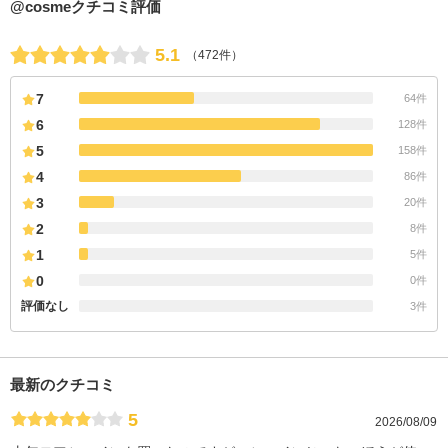
@cosmeクチコミ評価
5.1
（472件）
7
64件
6
128件
5
158件
4
86件
3
20件
2
8件
1
5件
0
0件
評価なし
3件
最新のクチコミ
5
2026/08/09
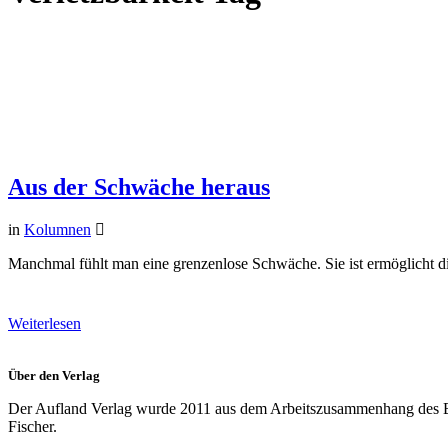
Aus der Schwäche heraus
in
Kolumnen
Manchmal fühlt man eine grenzenlose Schwäche. Sie ist ermöglicht die
Weiterlesen
Über den Verlag
Der Aufland Verlag wurde 2011 aus dem Arbeitszusammenhang des Bü
Fischer.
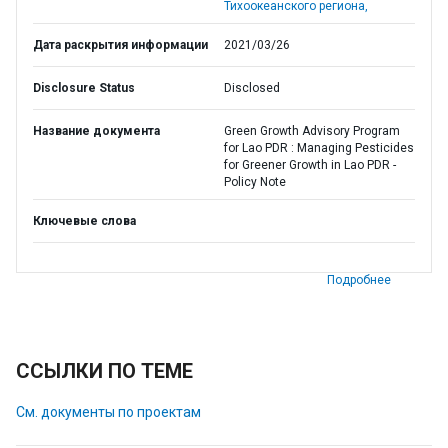
Тихоокеанского региона,
Дата раскрытия информации
2021/03/26
Disclosure Status
Disclosed
Название документа
Green Growth Advisory Program
for Lao PDR : Managing Pesticides
for Greener Growth in Lao PDR -
Policy Note
Ключевые слова
Подробнее
ССЫЛКИ ПО ТЕМЕ
См. документы по проектам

-*-

• EXERCISE GOAL:
Please copy out each line of the material that contains the string "Verlag".

• ANSWER BOX:
Über den Verlag
Der Aufland Verlag wurde 2011 aus dem Arbeitszusammenhang des Bü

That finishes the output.